Pour la comédie, le mal n’a pas encore empiré à ce point. Au Théâtre-Français, il reste une tête de troupe ; elle est affaiblie cependant, et voyez ce qui la suit. Pour remplacer tant de merveilleux artistes et pour succéder à ceux qui se retireront demain, qui a paru depuis quelques années ? MM. Truffier, Le Bargy, Baillet, de Féraudy, Leloir ; M. Clerh, qui n’est plus un jeune homme ; M. Samary, qui n’est qu’un enfant. Et, d’autre part, Mlle Bartet, dévouée plutôt à la comédie de mœurs contemporaines et au drame ; Mlles Pierson et Montaland, destinées sans conteste au genre moderne ; Mlles Marsy, Bruck, Müller, Frémaux, Kalb, Amel et Durand : — je crains de n’en pas oublier ! A l’Odéon, derrière M. Cornaglia, un vétéran, et M. Amaury, un jeune premier qui atteint déjà la seconde jeunesse.je ne vois guère à citer que M. Kéraval et peut-être M. Barral ; derrière Mmes Crosnier, Régis et Marie Samary, j’aperçois Mlles Rachel Boyer, Real et Nancy Martel ; le reste ! .. Ah ! je souhaiterais qu’un Hernani, — avec une doña Sol,— sortît des rangs et s’écriât : « Je prétends qu’on me compte ! »

▶ _But de l'exercice_: Dans le texte étudié, quel comédien de l'Odéon est présenté comme un vétéran ?

▶ _Données fournies_:
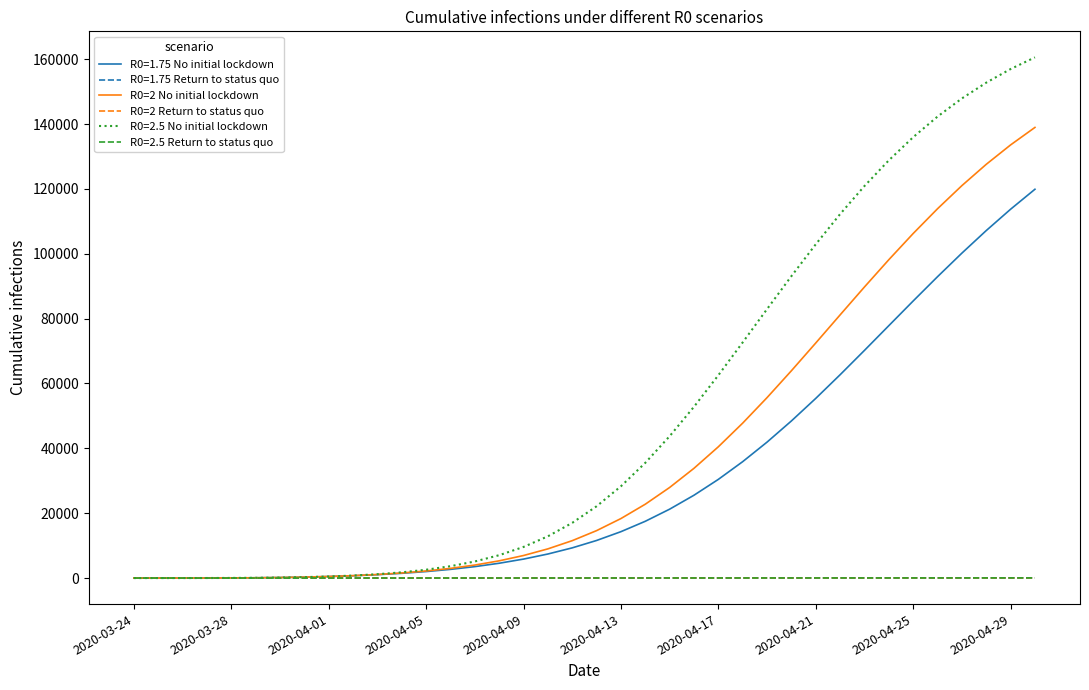

How many lines are shown in the chart?

6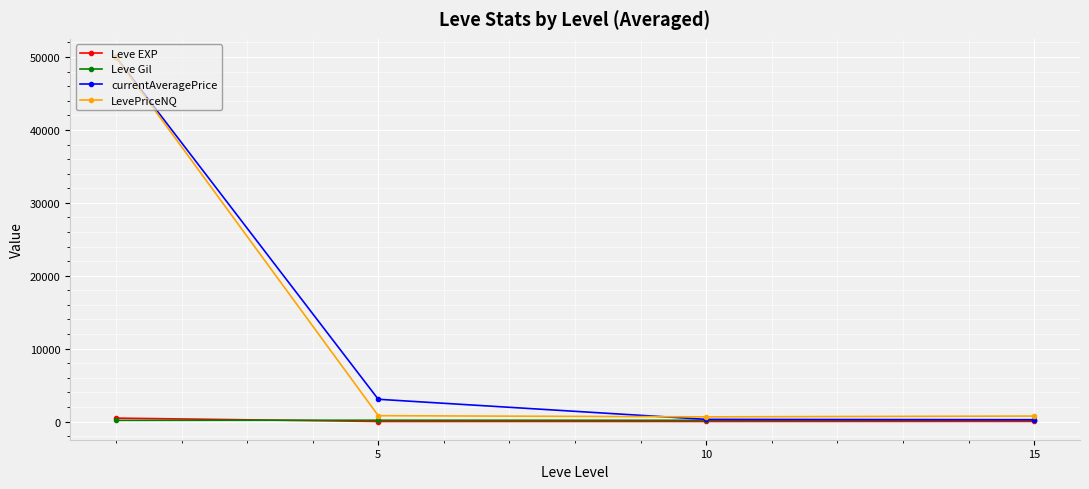

Which series ends up on top after the final intersection of Leve EXP and Leve Gil?

Leve Gil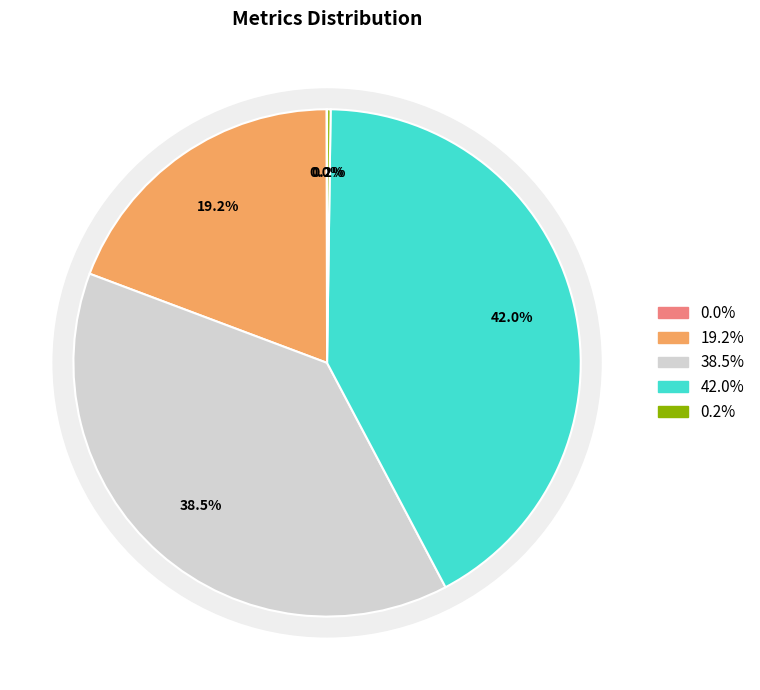

To the nearest percent, what is the average slice percentage?

20%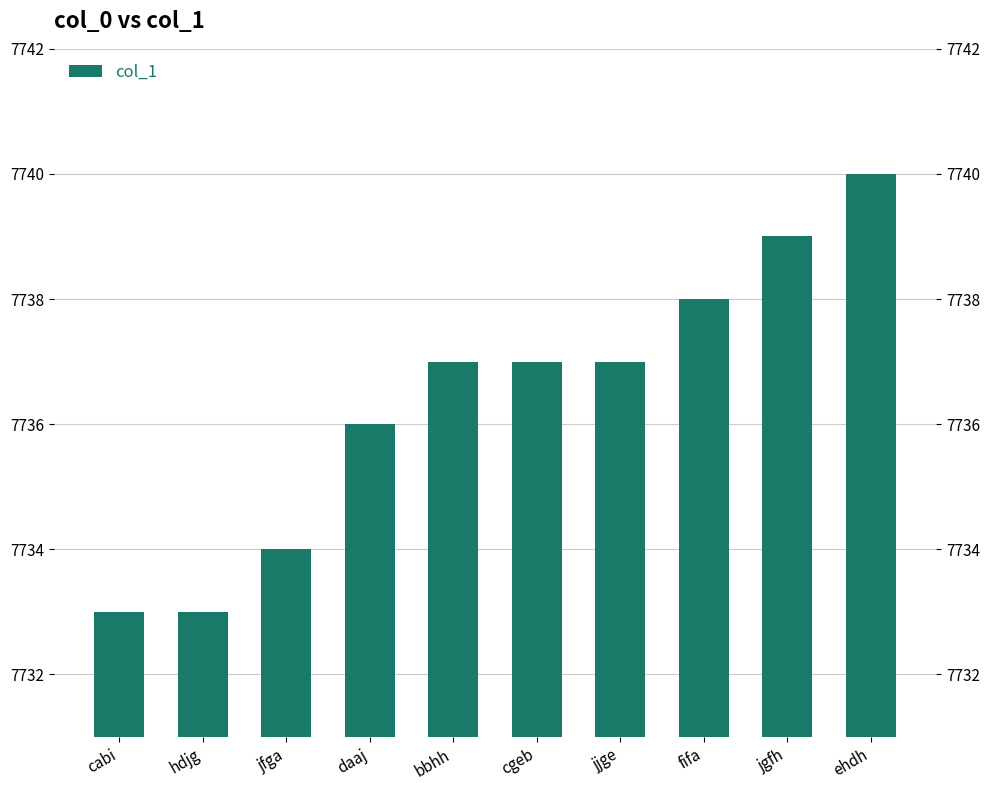

Reading right to left, transcribe all the data shown in this chart.

ehdh=7740	jgfh=7739	fifa=7738	jjge=7737	cgeb=7737	bbhh=7737	daaj=7736	jfga=7734	hdjg=7733	cabi=7733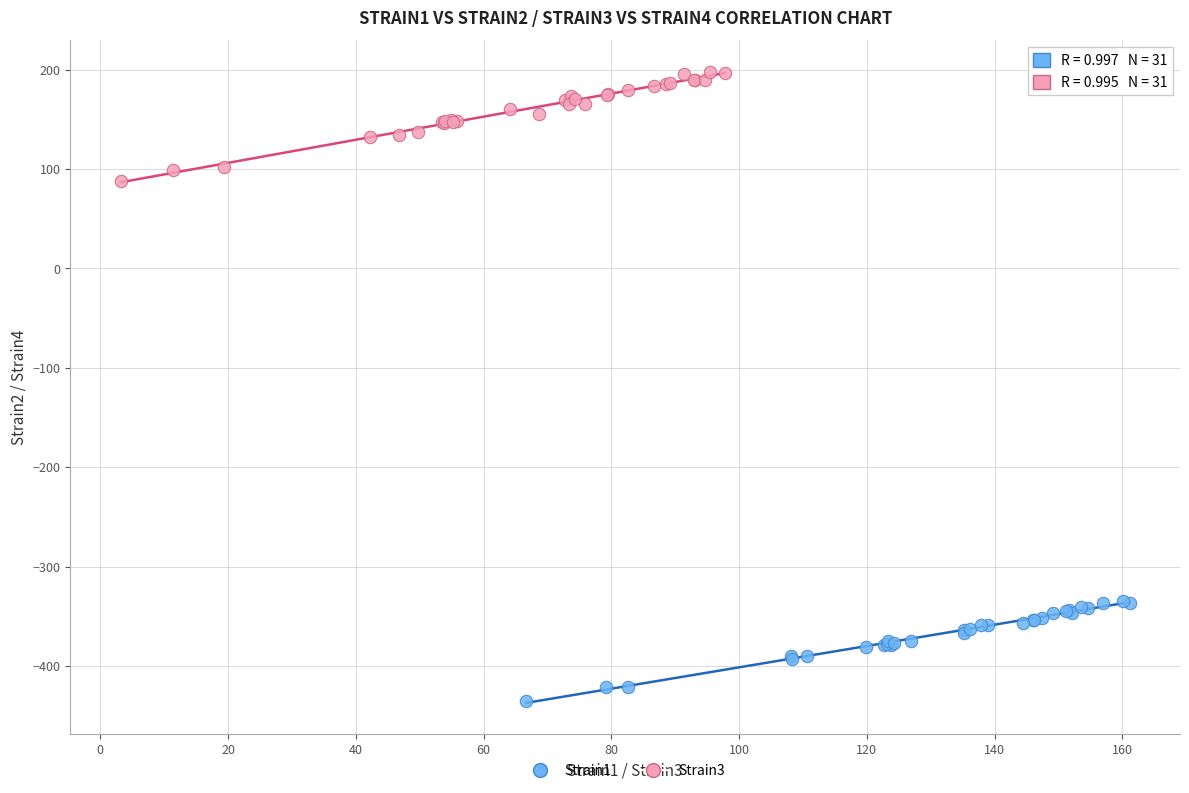

Which series has the widest spread of Y values?

Strain3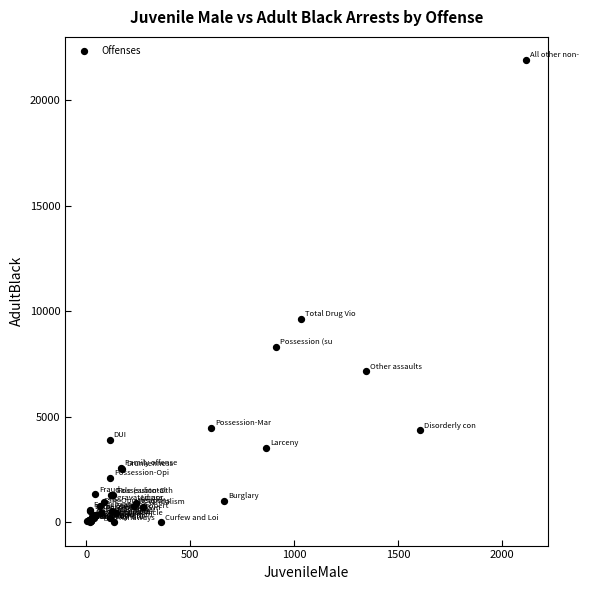

What Y value in the scatter plot is closest to 10945?

9619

▶ _Corrigé_: M. Cornaglia.